** Opening DATA SEGMENT block **
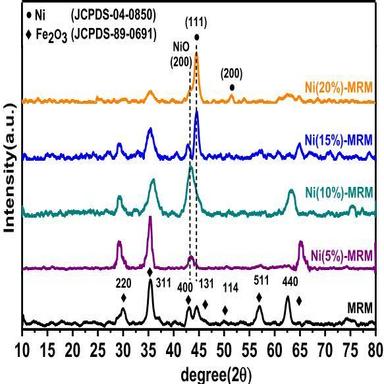
X-Ray diffraction patterns of Ni-MRM materials with Ni loading of 5 %, 10 %, 15 % and 20 %.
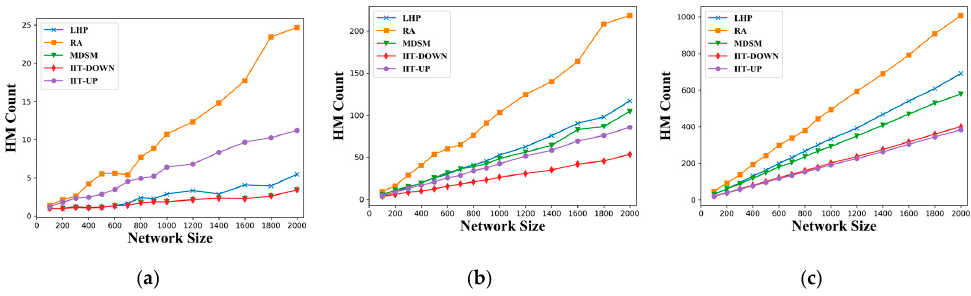
Figure 6. HM count at each layer. In each layer, inter-layer information transfer (IIT) algorithms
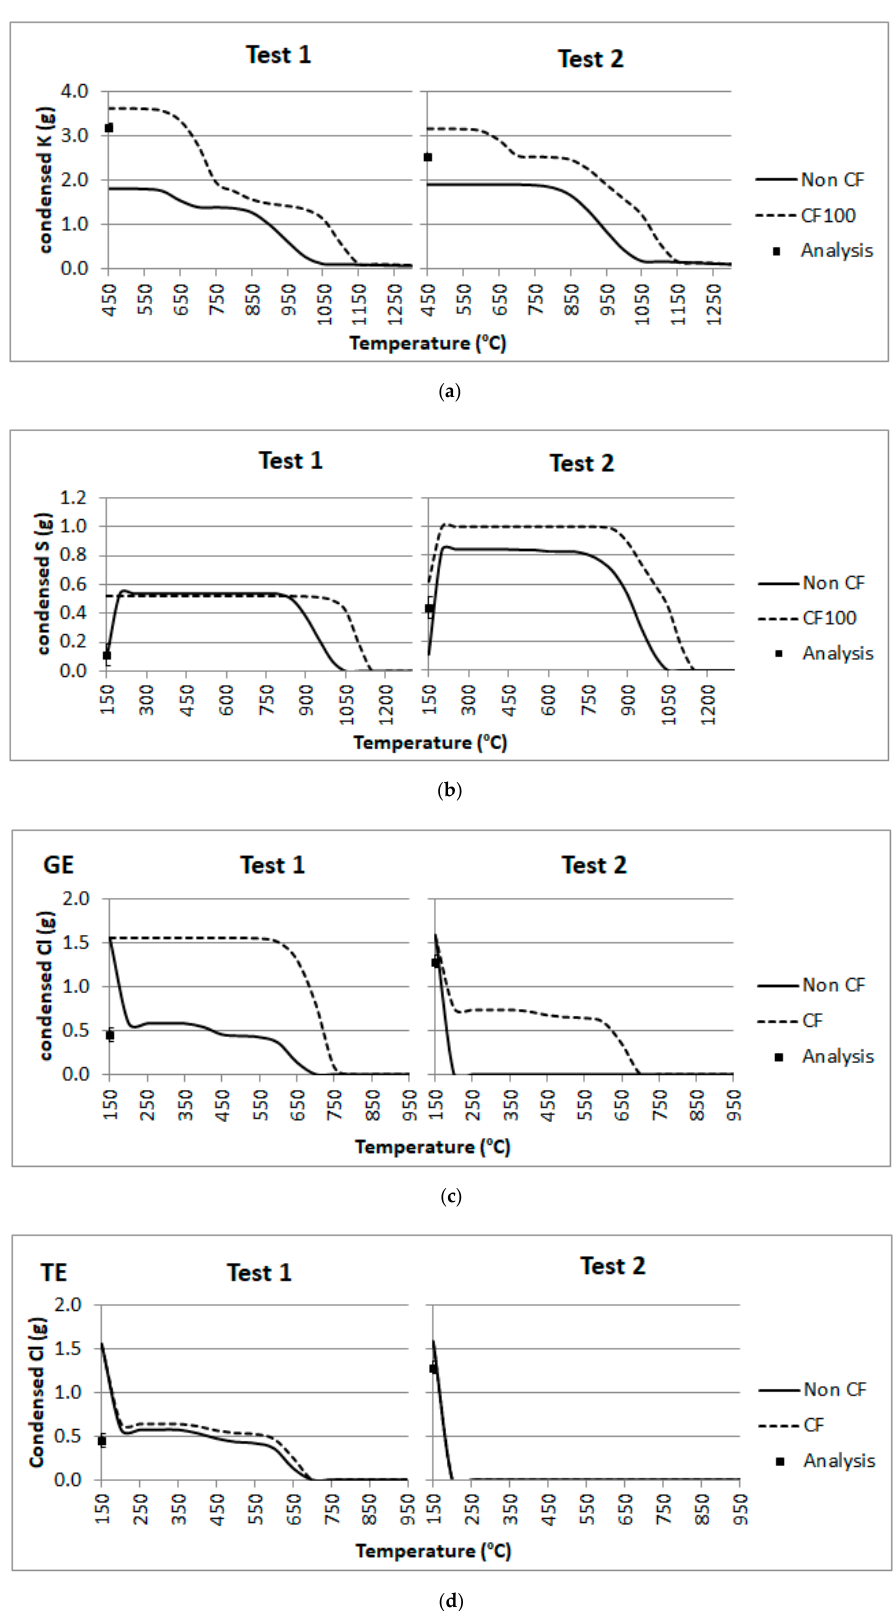
Figure 6. Evolution with temperatures of condensed K ( a ), S ( b ), and Cl ( c ), as predicted by the GE entrainment model, and condensed Cl according to the TE model ( d ), considering (CF100) and disregarding (Non CF) chemical fractionation. Black squares correspond to the g of the element per kg of biomass obtained from the elemental analyses of fly ash samples taken onsite at the plant. Both Cl and K show similar behaviors in Test 1. However, the values predicted for Test 2 are in general well below the analytical results, even in the best case, obtained in the 200–600 °C temperature range using either GE or IE models and CF100 chemical fractionation. Cl predicted values using the TE model are affected by the lower temperatures applied on the grate, not showing differences between the different chemical fractionation cases considered. As for S, the theoretical SO 2 concentration has been calculated from the S content results obtained after solving the EQ3 stage over the gas volume resulting from the calculation of the EQ4 stage. Condensations of inorganic elements are considered negligible in comparison to the total volumetric flow rate of the flue gas in the different stages. These values have been compared to the empirical measurements obtained onsite in Figure 7. The 100% value represents the average of the on-site measurement at the stack for each campaign, while dotted lines represent the minimum and the maximum values obtained from the chemical analyses. Again, the results provided by the GE and IE models are, in general, similar. However, when the No-CF and CF110 cases are considered, notable differences arise that are in the order of the analytical uncertainty. As for the TE model (not shown), once again, no differences between case studies are found, showing results that match those of the GE and IE models when no chemical fractionation is applied.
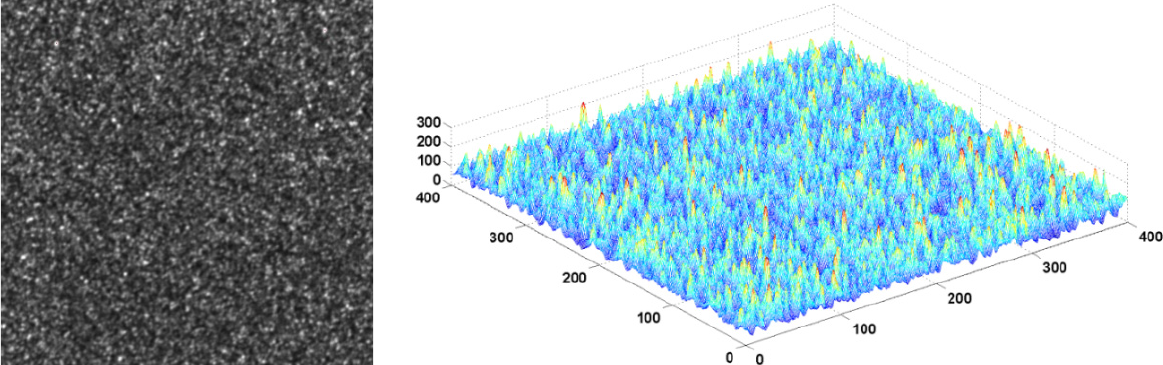
Figure 3. A laser illumination image is recorded by a CCD camera with the speckle contrast of 46.2% (left) and 3D intensity distribution is analyzed by MATLAB (right).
** Closing DATA SEGMENT block **
# [WHAT IS BEING ASKED]
Pictures are to be left out; otherwise, retype exactly the lines from the first line of the data through the line containing "Figure 6. HM".

# [EXPECTED ANSWER]
X-Ray diffraction patterns of Ni-MRM materials with Ni loading of 5 %, 10 %, 15 % and 20 %.
Figure 6. HM count at each layer. In each layer, inter-layer information transfer (IIT) algorithms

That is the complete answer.